RECORDS SUPPLIED
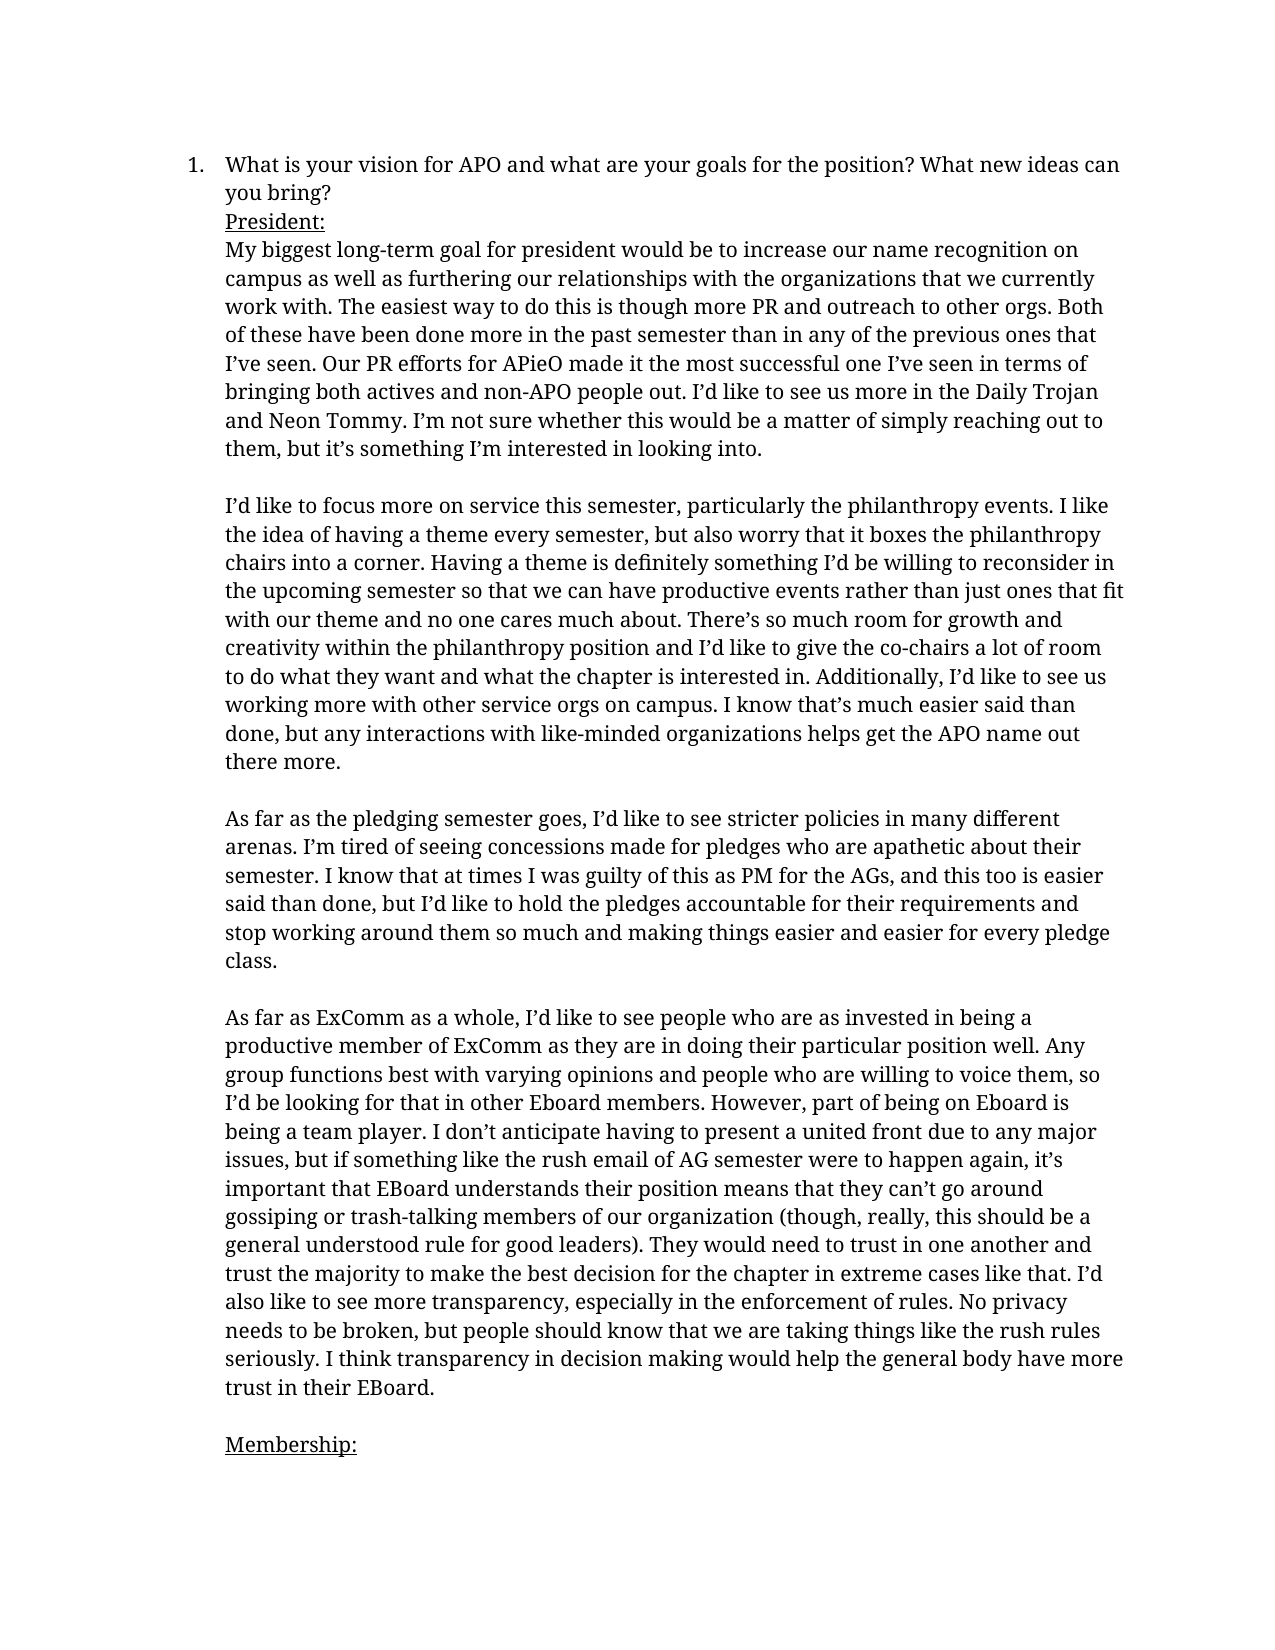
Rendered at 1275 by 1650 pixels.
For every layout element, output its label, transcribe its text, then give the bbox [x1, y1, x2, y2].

list What is your vision for APO and what are your goals for the position? What new ideas can you bring? [187, 150, 1125, 207]
list I’d like to focus more on service this semester, particularly the philanthropy events. I like the idea of having a theme every semester, but also worry that it boxes the philanthropy chairs into a corner. Having a theme is definitely something I’d be willing to reconsider in the upcoming semester so that we can have productive events rather than just ones that fit with our theme and no one cares much about. There’s so much room for growth and creativity within the philanthropy position and I’d like to give the co-chairs a lot of room to do what they want and what the chapter is interested in. Additionally, I’d like to see us working more with other service orgs on campus. I know that’s much easier said than done, but any interactions with like-minded organizations helps get the APO name out there more. [225, 491, 1125, 776]
list As far as ExComm as a whole, I’d like to see people who are as invested in being a productive member of ExComm as they are in doing their particular position well. Any group functions best with varying opinions and people who are willing to voice them, so I’d be looking for that in other Eboard members. However, part of being on Eboard is being a team player. I don’t anticipate having to present a united front due to any major issues, but if something like the rush email of AG semester were to happen again, it’s important that EBoard understands their position means that they can’t go around gossiping or trash-talking members of our organization (though, really, this should be a general understood rule for good leaders). They would need to trust in one another and trust the majority to make the best decision for the chapter in extreme cases like that. I’d also like to see more transparency, especially in the enforcement of rules. No privacy needs to be broken, but people should know that we are taking things like the rush rules seriously. I think transparency in decision making would help the general body have more trust in their EBoard. [225, 1003, 1125, 1401]
list My biggest long-term goal for president would be to increase our name recognition on campus as well as furthering our relationships with the organizations that we currently work with. The easiest way to do this is though more PR and outreach to other orgs. Both of these have been done more in the past semester than in any of the previous ones that I’ve seen. Our PR efforts for APieO made it the most successful one I’ve seen in terms of bringing both actives and non-APO people out. I’d like to see us more in the Daily Trojan and Neon Tommy. I’m not sure whether this would be a matter of simply reaching out to them, but it’s something I’m interested in looking into. [225, 235, 1125, 463]
list As far as the pledging semester goes, I’d like to see stricter policies in many different arenas. I’m tired of seeing concessions made for pledges who are apathetic about their semester. I know that at times I was guilty of this as PM for the AGs, and this too is easier said than done, but I’d like to hold the pledges accountable for their requirements and stop working around them so much and making things easier and easier for every pledge class. [225, 804, 1125, 975]
list Membership: [225, 1430, 1125, 1458]
list President: [225, 207, 1125, 235]
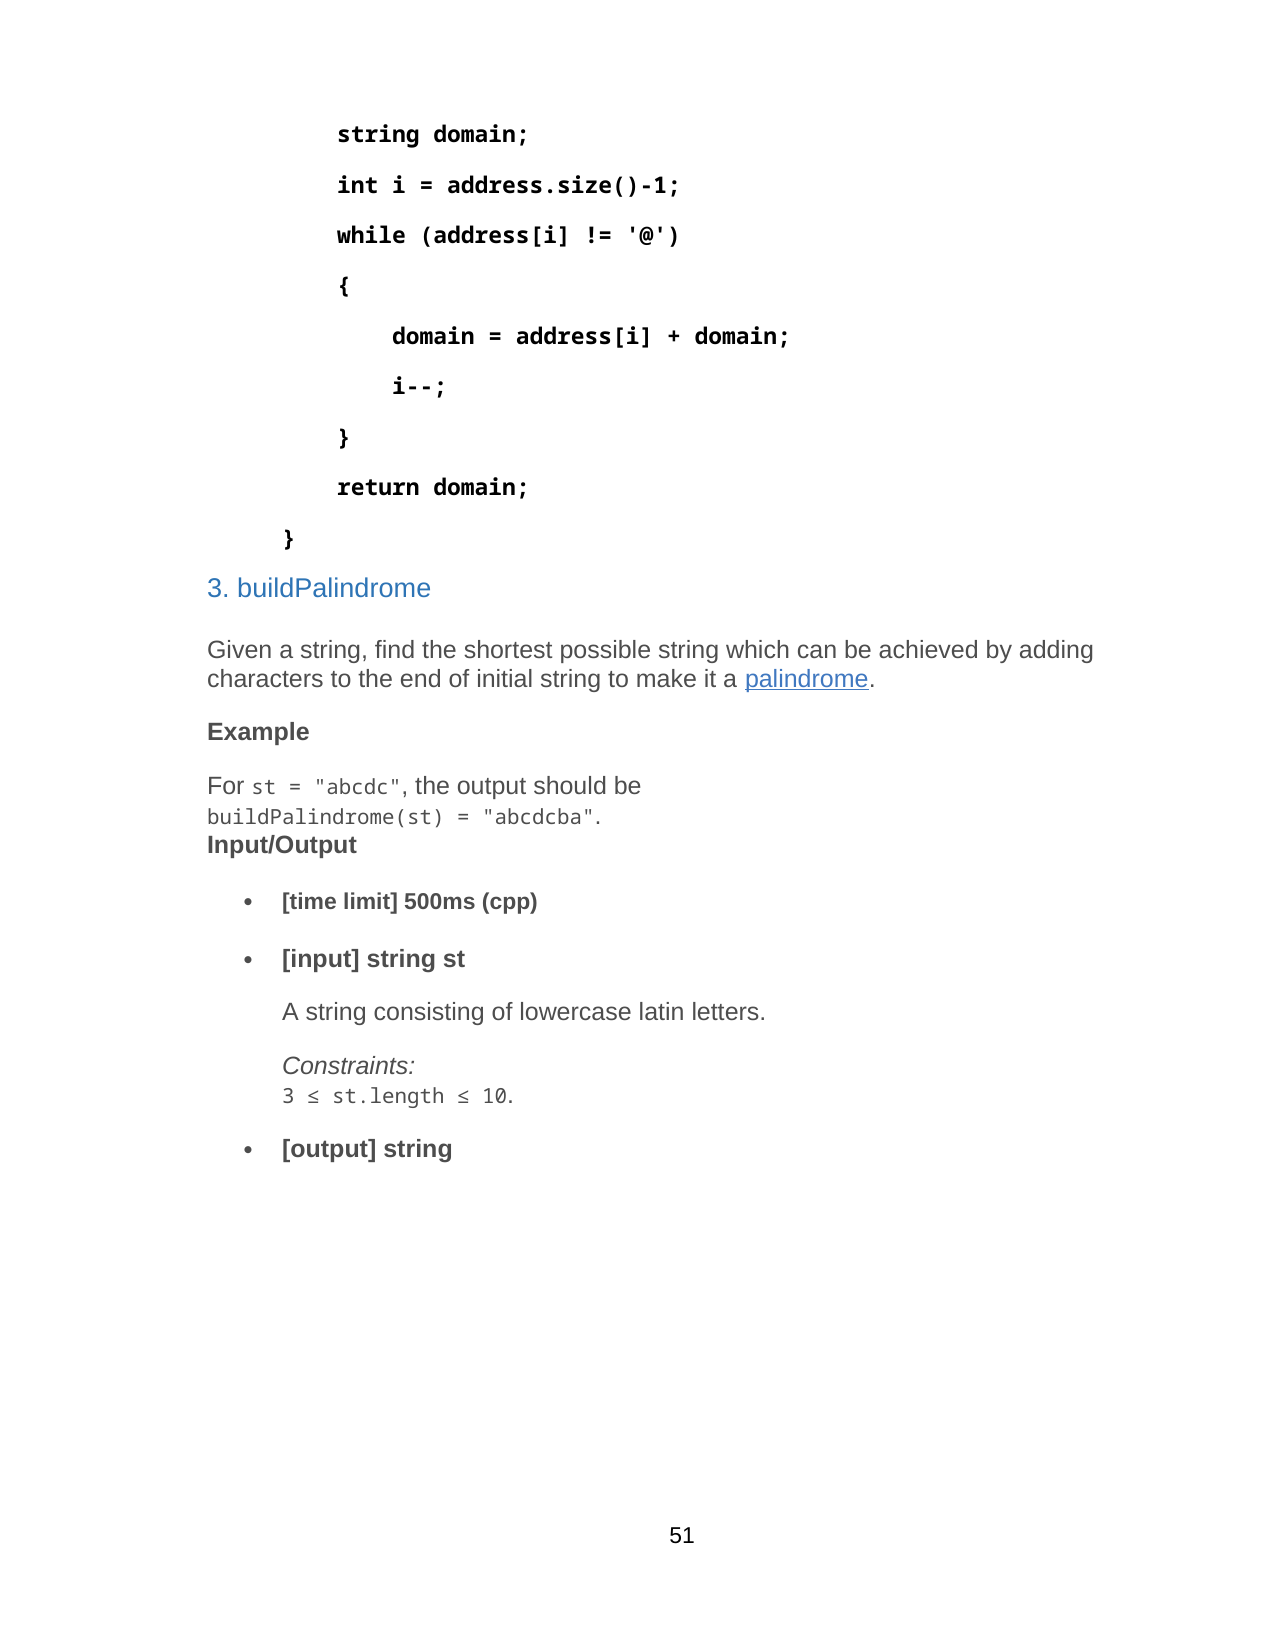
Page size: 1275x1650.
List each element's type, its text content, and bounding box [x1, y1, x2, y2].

text Given a string, find the shortest possible string which can be achieved by adding characters to the end of initial string to make it a palindrome. [207, 635, 1157, 692]
text For st = "abcdc", the output should be buildPalindrome(st) = "abcdcba". [207, 771, 1157, 830]
text A string consisting of lowercase latin letters. [282, 997, 1157, 1026]
text while (address[i] != '@') [282, 219, 1157, 250]
text domain = address[i] + domain; [282, 320, 1157, 351]
text Example [207, 717, 1157, 746]
text string domain; [282, 118, 1157, 149]
text return domain; [282, 471, 1157, 502]
text } [282, 421, 1157, 452]
list [input] string st [244, 944, 1157, 972]
subtitle 3. buildPalindrome [207, 572, 1157, 603]
text } [282, 521, 1157, 553]
text { [282, 269, 1157, 301]
text Constraints: 3 ≤ st.length ≤ 10. [282, 1051, 1157, 1109]
list [time limit] 500ms (cpp) [244, 888, 1157, 914]
text Input/Output [207, 830, 1157, 859]
text i--; [282, 370, 1157, 401]
text int i = address.size()-1; [282, 168, 1157, 200]
list [output] string [244, 1134, 1157, 1163]
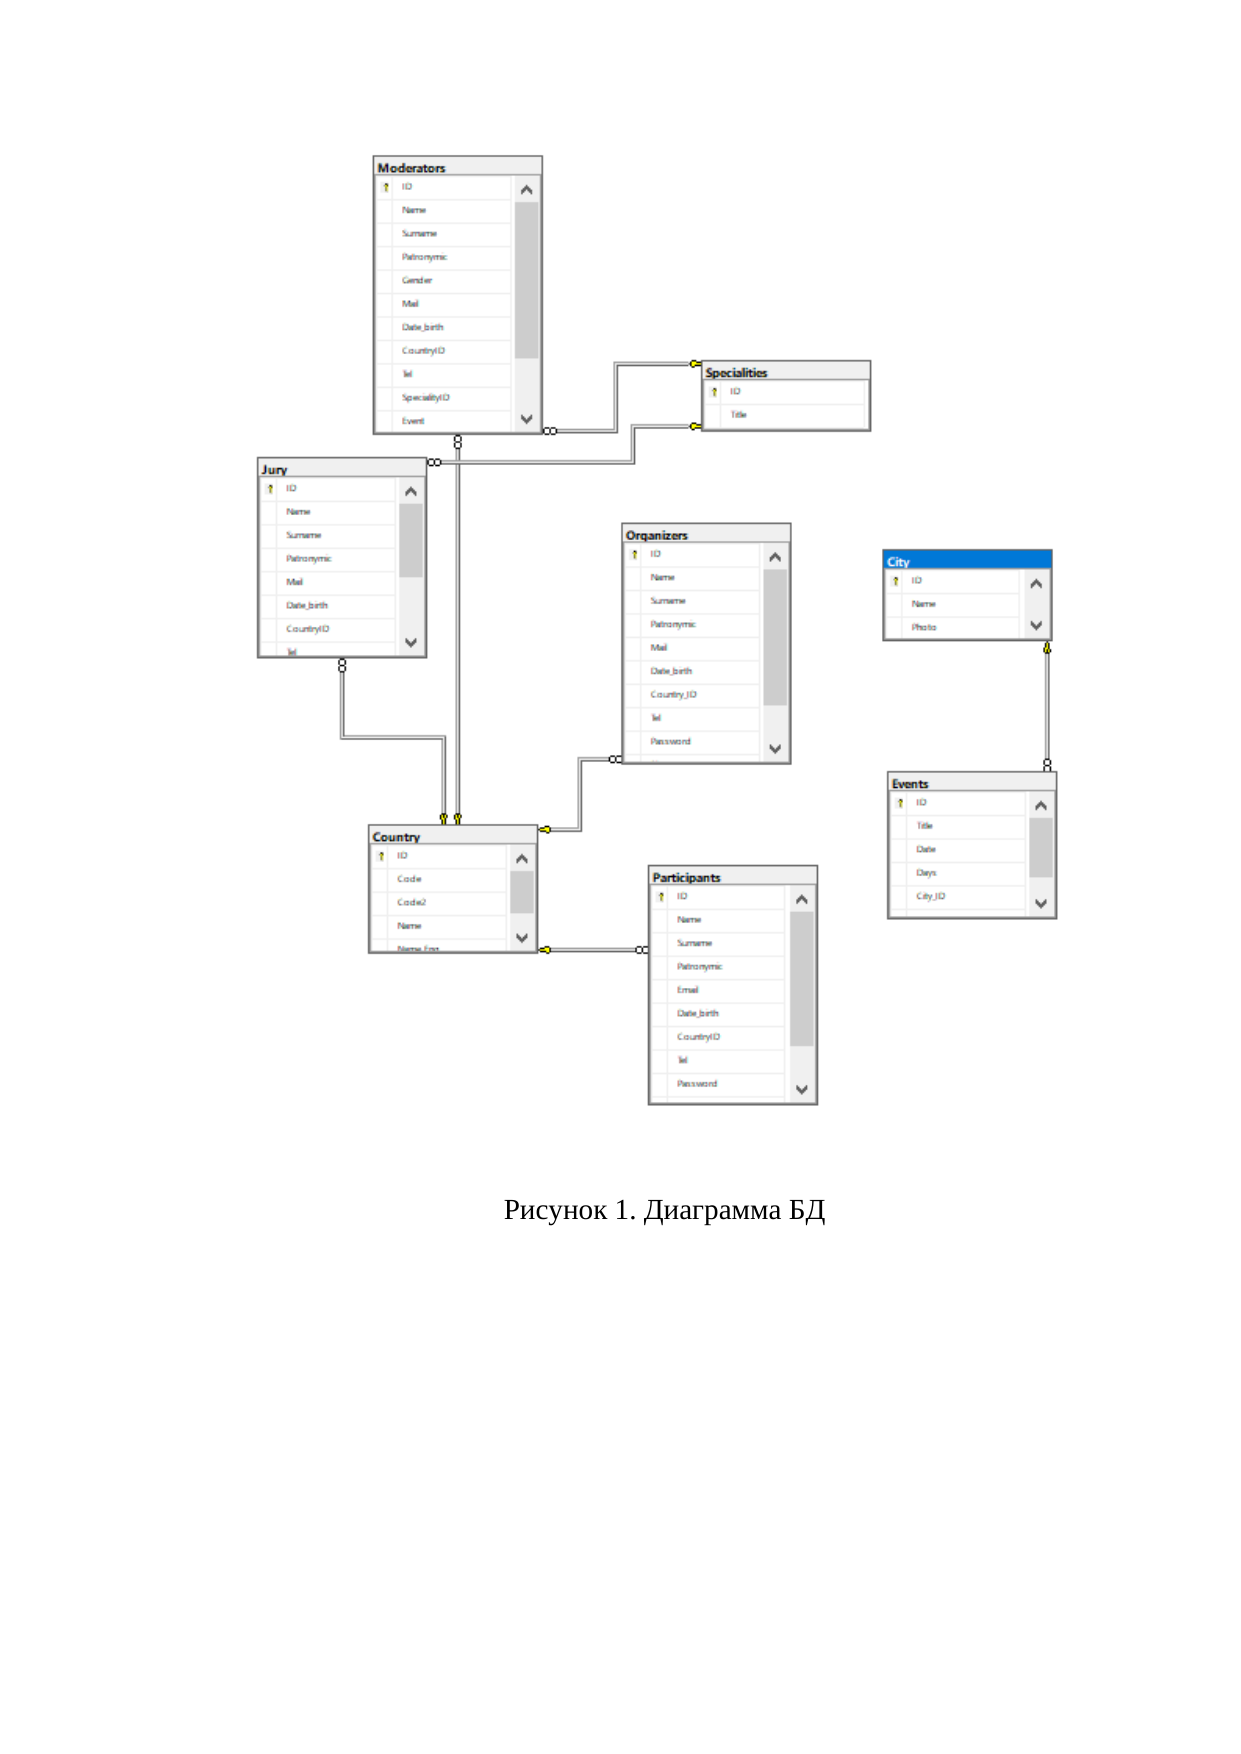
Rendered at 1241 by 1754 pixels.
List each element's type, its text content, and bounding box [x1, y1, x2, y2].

picture [215, 118, 1114, 1173]
text Рисунок 1. Диаграмма БД [177, 1192, 1152, 1225]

EXERCISE INSTRUCTIONS
Print each entry shown above with exact wording and no pictures.

SOLUTION TO THIS EXERCISE
Rendered at 1275 by 1650 pixels.
For every layout element, output its label, transcribe its text, then give the bbox [x1, y1, x2, y2].

list What is your vision for APO and what are your goals for the position? What new ideas can you bring? [187, 150, 1125, 207]
list I’d like to focus more on service this semester, particularly the philanthropy events. I like the idea of having a theme every semester, but also worry that it boxes the philanthropy chairs into a corner. Having a theme is definitely something I’d be willing to reconsider in the upcoming semester so that we can have productive events rather than just ones that fit with our theme and no one cares much about. There’s so much room for growth and creativity within the philanthropy position and I’d like to give the co-chairs a lot of room to do what they want and what the chapter is interested in. Additionally, I’d like to see us working more with other service orgs on campus. I know that’s much easier said than done, but any interactions with like-minded organizations helps get the APO name out there more. [225, 491, 1125, 776]
list As far as ExComm as a whole, I’d like to see people who are as invested in being a productive member of ExComm as they are in doing their particular position well. Any group functions best with varying opinions and people who are willing to voice them, so I’d be looking for that in other Eboard members. However, part of being on Eboard is being a team player. I don’t anticipate having to present a united front due to any major issues, but if something like the rush email of AG semester were to happen again, it’s important that EBoard understands their position means that they can’t go around gossiping or trash-talking members of our organization (though, really, this should be a general understood rule for good leaders). They would need to trust in one another and trust the majority to make the best decision for the chapter in extreme cases like that. I’d also like to see more transparency, especially in the enforcement of rules. No privacy needs to be broken, but people should know that we are taking things like the rush rules seriously. I think transparency in decision making would help the general body have more trust in their EBoard. [225, 1003, 1125, 1401]
list My biggest long-term goal for president would be to increase our name recognition on campus as well as furthering our relationships with the organizations that we currently work with. The easiest way to do this is though more PR and outreach to other orgs. Both of these have been done more in the past semester than in any of the previous ones that I’ve seen. Our PR efforts for APieO made it the most successful one I’ve seen in terms of bringing both actives and non-APO people out. I’d like to see us more in the Daily Trojan and Neon Tommy. I’m not sure whether this would be a matter of simply reaching out to them, but it’s something I’m interested in looking into. [225, 235, 1125, 463]
list As far as the pledging semester goes, I’d like to see stricter policies in many different arenas. I’m tired of seeing concessions made for pledges who are apathetic about their semester. I know that at times I was guilty of this as PM for the AGs, and this too is easier said than done, but I’d like to hold the pledges accountable for their requirements and stop working around them so much and making things easier and easier for every pledge class. [225, 804, 1125, 975]
list Membership: [225, 1430, 1125, 1458]
list President: [225, 207, 1125, 235]
Page size: 1275x1650.
List each element's type, its text content, and bounding box [x1, y1, x2, y2].

text Given a string, find the shortest possible string which can be achieved by adding characters to the end of initial string to make it a palindrome. [207, 635, 1157, 692]
text For st = "abcdc", the output should be buildPalindrome(st) = "abcdcba". [207, 771, 1157, 830]
text A string consisting of lowercase latin letters. [282, 997, 1157, 1026]
text while (address[i] != '@') [282, 219, 1157, 250]
text domain = address[i] + domain; [282, 320, 1157, 351]
text Example [207, 717, 1157, 746]
text string domain; [282, 118, 1157, 149]
text return domain; [282, 471, 1157, 502]
text } [282, 421, 1157, 452]
list [input] string st [244, 944, 1157, 972]
subtitle 3. buildPalindrome [207, 572, 1157, 603]
text } [282, 521, 1157, 553]
text { [282, 269, 1157, 301]
text Constraints: 3 ≤ st.length ≤ 10. [282, 1051, 1157, 1109]
list [time limit] 500ms (cpp) [244, 888, 1157, 914]
text Input/Output [207, 830, 1157, 859]
text i--; [282, 370, 1157, 401]
text int i = address.size()-1; [282, 168, 1157, 200]
list [output] string [244, 1134, 1157, 1163]
Rendered at 1241 by 1754 pixels.
List each element's type, its text content, and bounding box [x1, y1, x2, y2].

picture [215, 118, 1114, 1173]
text Рисунок 1. Диаграмма БД [177, 1192, 1152, 1225]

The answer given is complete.